Confirmation of delayed FID on the project follows PTTDLM’s Feb. 28 announcement that it was working toward finalizing project financing and supply agreements ahead of an anticipated FID by midyear.

According to a final air pollution permit-to-install (PTI) issued on Dec. 21, 2018, by the Ohio Environmental Protection Agency, PTTDLM’s proposed complex—which will be equipped with six ethane-cracking furnaces—will produce ethylene, high-density polyethylene (HDPE), and linear low-density polyethylene (LLDPE) using the following units and capacities:

  • Ethylene plant, 1. 5 million tpy.
  • HDPE Unit 1, 350,000 tpy.
  • HDPE Unit 2, 350,000 tpy.
  • LLDPE-HDPE Unit 1, 450,000 tpy.
  • LLDPE-HDPE Unit 2, 450,000 tpy.

The proposed multibillion-dollar complex will also include on-site railcar and truck loading, supporting utilities, infrastructure, storage tanks, logistics facilities, and installations for either production or provision of required natural gas, water, air, nitrogen, steam, and electricity to support operation of process units, according to the PTI.

TRANSPORTATION Quick Takes 

Sempra delays Port Arthur LNG FID to 2021 

Sempra Energy has delayed final investment decision on its 13.5-million tonne/year (tpy) Port Arthur LNG liquefaction plant from third-quarter 2020 to 2021 due to current market dynamics. Earlier in 2020, Port Arthur LNG LLC and Bechtel Oil, Gas, and Chemicals Inc. signed a fixed-price EPC contract for Sempra’s Port Arthur LNG liquefaction project under development in Jefferson County, Tex. (OGJ Online, Mar. 3, 2020).

Infraestructura Energética Nova SAB de CV (IEnova), Sempra’s subsidiary in Mexico, meanwhile is actively monitoring market dynamics but, as a result of the current pandemic, Sempra said it is reasonable to expect some of its construction capital to be deferred to 2021 from 2020. IEnova and Sempra LNG are seeking to add liquefaction to the existing Energia Costa Azul regasification terminal in Ensenada, Baja California, Mexico. The project is being developed in two phases with an initial 2.4-million tonne/year Phase 1.

Sempra recently announced that Cameron LNG has reached final commissioning of the 14.95-million tpy Phase 1 of its liquefaction-export project in Hackberry, La., as the third of three liquefaction trains achieved mechanical completion, introduced feed gas, and initiated start-up. The project remains on track to produce LNG from the third and final Phase 1 train in second-quarter 2020 and begin commercial operations in third-quarter 2020.

Cameron LNG began commercial operations of Train 1 and Train 2 in August 2019 and February 2020, respectively.

Sempra indirectly owns 50.2% of Cameron LNG. Cameron LNG is jointly owned by affiliates of Sempra LNG, Total SA., Mitsui & Co. Ltd., and Japan LNG Investment LLC, a company jointly owned by Mitsubishi Corp. and Nippon Yusen Kabushiki Kaisha.

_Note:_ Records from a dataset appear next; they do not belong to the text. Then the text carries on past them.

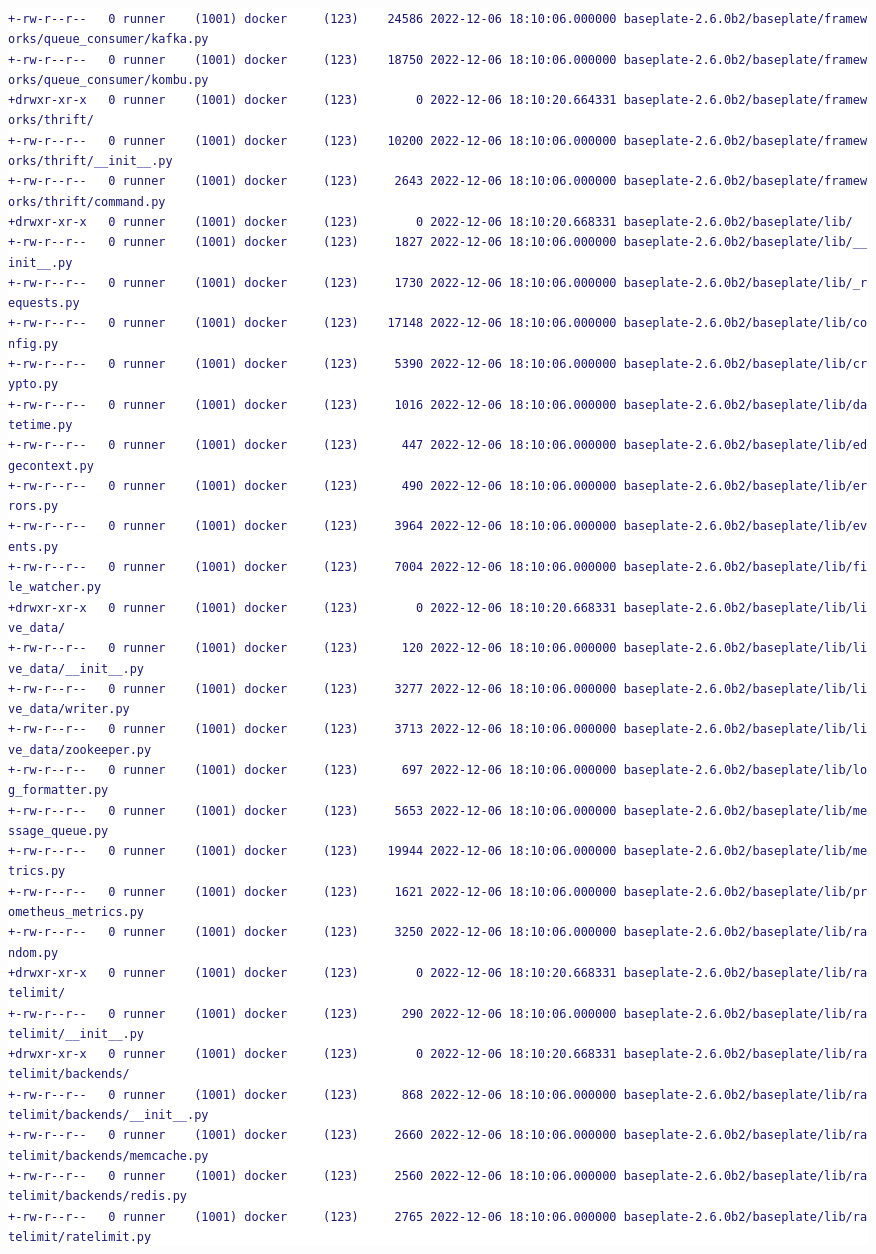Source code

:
 ```diff
+-rw-r--r--   0 runner    (1001) docker     (123)    24586 2022-12-06 18:10:06.000000 baseplate-2.6.0b2/baseplate/frameworks/queue_consumer/kafka.py
+-rw-r--r--   0 runner    (1001) docker     (123)    18750 2022-12-06 18:10:06.000000 baseplate-2.6.0b2/baseplate/frameworks/queue_consumer/kombu.py
+drwxr-xr-x   0 runner    (1001) docker     (123)        0 2022-12-06 18:10:20.664331 baseplate-2.6.0b2/baseplate/frameworks/thrift/
+-rw-r--r--   0 runner    (1001) docker     (123)    10200 2022-12-06 18:10:06.000000 baseplate-2.6.0b2/baseplate/frameworks/thrift/__init__.py
+-rw-r--r--   0 runner    (1001) docker     (123)     2643 2022-12-06 18:10:06.000000 baseplate-2.6.0b2/baseplate/frameworks/thrift/command.py
+drwxr-xr-x   0 runner    (1001) docker     (123)        0 2022-12-06 18:10:20.668331 baseplate-2.6.0b2/baseplate/lib/
+-rw-r--r--   0 runner    (1001) docker     (123)     1827 2022-12-06 18:10:06.000000 baseplate-2.6.0b2/baseplate/lib/__init__.py
+-rw-r--r--   0 runner    (1001) docker     (123)     1730 2022-12-06 18:10:06.000000 baseplate-2.6.0b2/baseplate/lib/_requests.py
+-rw-r--r--   0 runner    (1001) docker     (123)    17148 2022-12-06 18:10:06.000000 baseplate-2.6.0b2/baseplate/lib/config.py
+-rw-r--r--   0 runner    (1001) docker     (123)     5390 2022-12-06 18:10:06.000000 baseplate-2.6.0b2/baseplate/lib/crypto.py
+-rw-r--r--   0 runner    (1001) docker     (123)     1016 2022-12-06 18:10:06.000000 baseplate-2.6.0b2/baseplate/lib/datetime.py
+-rw-r--r--   0 runner    (1001) docker     (123)      447 2022-12-06 18:10:06.000000 baseplate-2.6.0b2/baseplate/lib/edgecontext.py
+-rw-r--r--   0 runner    (1001) docker     (123)      490 2022-12-06 18:10:06.000000 baseplate-2.6.0b2/baseplate/lib/errors.py
+-rw-r--r--   0 runner    (1001) docker     (123)     3964 2022-12-06 18:10:06.000000 baseplate-2.6.0b2/baseplate/lib/events.py
+-rw-r--r--   0 runner    (1001) docker     (123)     7004 2022-12-06 18:10:06.000000 baseplate-2.6.0b2/baseplate/lib/file_watcher.py
+drwxr-xr-x   0 runner    (1001) docker     (123)        0 2022-12-06 18:10:20.668331 baseplate-2.6.0b2/baseplate/lib/live_data/
+-rw-r--r--   0 runner    (1001) docker     (123)      120 2022-12-06 18:10:06.000000 baseplate-2.6.0b2/baseplate/lib/live_data/__init__.py
+-rw-r--r--   0 runner    (1001) docker     (123)     3277 2022-12-06 18:10:06.000000 baseplate-2.6.0b2/baseplate/lib/live_data/writer.py
+-rw-r--r--   0 runner    (1001) docker     (123)     3713 2022-12-06 18:10:06.000000 baseplate-2.6.0b2/baseplate/lib/live_data/zookeeper.py
+-rw-r--r--   0 runner    (1001) docker     (123)      697 2022-12-06 18:10:06.000000 baseplate-2.6.0b2/baseplate/lib/log_formatter.py
+-rw-r--r--   0 runner    (1001) docker     (123)     5653 2022-12-06 18:10:06.000000 baseplate-2.6.0b2/baseplate/lib/message_queue.py
+-rw-r--r--   0 runner    (1001) docker     (123)    19944 2022-12-06 18:10:06.000000 baseplate-2.6.0b2/baseplate/lib/metrics.py
+-rw-r--r--   0 runner    (1001) docker     (123)     1621 2022-12-06 18:10:06.000000 baseplate-2.6.0b2/baseplate/lib/prometheus_metrics.py
+-rw-r--r--   0 runner    (1001) docker     (123)     3250 2022-12-06 18:10:06.000000 baseplate-2.6.0b2/baseplate/lib/random.py
+drwxr-xr-x   0 runner    (1001) docker     (123)        0 2022-12-06 18:10:20.668331 baseplate-2.6.0b2/baseplate/lib/ratelimit/
+-rw-r--r--   0 runner    (1001) docker     (123)      290 2022-12-06 18:10:06.000000 baseplate-2.6.0b2/baseplate/lib/ratelimit/__init__.py
+drwxr-xr-x   0 runner    (1001) docker     (123)        0 2022-12-06 18:10:20.668331 baseplate-2.6.0b2/baseplate/lib/ratelimit/backends/
+-rw-r--r--   0 runner    (1001) docker     (123)      868 2022-12-06 18:10:06.000000 baseplate-2.6.0b2/baseplate/lib/ratelimit/backends/__init__.py
+-rw-r--r--   0 runner    (1001) docker     (123)     2660 2022-12-06 18:10:06.000000 baseplate-2.6.0b2/baseplate/lib/ratelimit/backends/memcache.py
+-rw-r--r--   0 runner    (1001) docker     (123)     2560 2022-12-06 18:10:06.000000 baseplate-2.6.0b2/baseplate/lib/ratelimit/backends/redis.py
+-rw-r--r--   0 runner    (1001) docker     (123)     2765 2022-12-06 18:10:06.000000 baseplate-2.6.0b2/baseplate/lib/ratelimit/ratelimit.py
```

Sempra Energy earned $760 million in first-quarter 2020, compared with first-quarter 2019 earnings of $441 million.

Anchor developers award offshore gas transport to Williams 

Chevron and Total E&P USA Inc. have contracted Williams to provide offshore natural gas transportation services to their joint Anchor development, 140 miles off the coast of Louisiana in the Green Canyon area of the Gulf of Mexico.

Chevron plans to drill multiple wells and construct a floating production platform capable of handling rich natural gas and oil production from the Anchor development. Williams will leverage existing infrastructure to transport Anchor’s natural gas production to the Discovery system, of which Williams is 60% owner and operator and DCP Midstream is 40% owner. The rich natural gas will be transported to Discovery’s 600-MMcfd processing plant in Larose, La., and the NGL will be fractionated and marketed at Discovery’s 35,000-b/d Paradis plant in Louisiana.

Anchor’s partners expect it to come online first-half 2024. In water depths of 5,000 ft (1,524 m), Stage 1 development of the project will consist of a seven-well subsea development and semi-submersible floating production unit (FPU).

The planned FPU has a design capacity of 75,000 b/d of crude oil and 28 MMcfd of natural gas. Total potentially recoverable resources for Anchor are estimated to exceed 440 million boe.

Chevron, through its subsidiary Chevron USA Inc., is operator and holds a 62.86% working interest in the Anchor project. Co-owner Total E&P USA Inc. holds 37.14% working interest.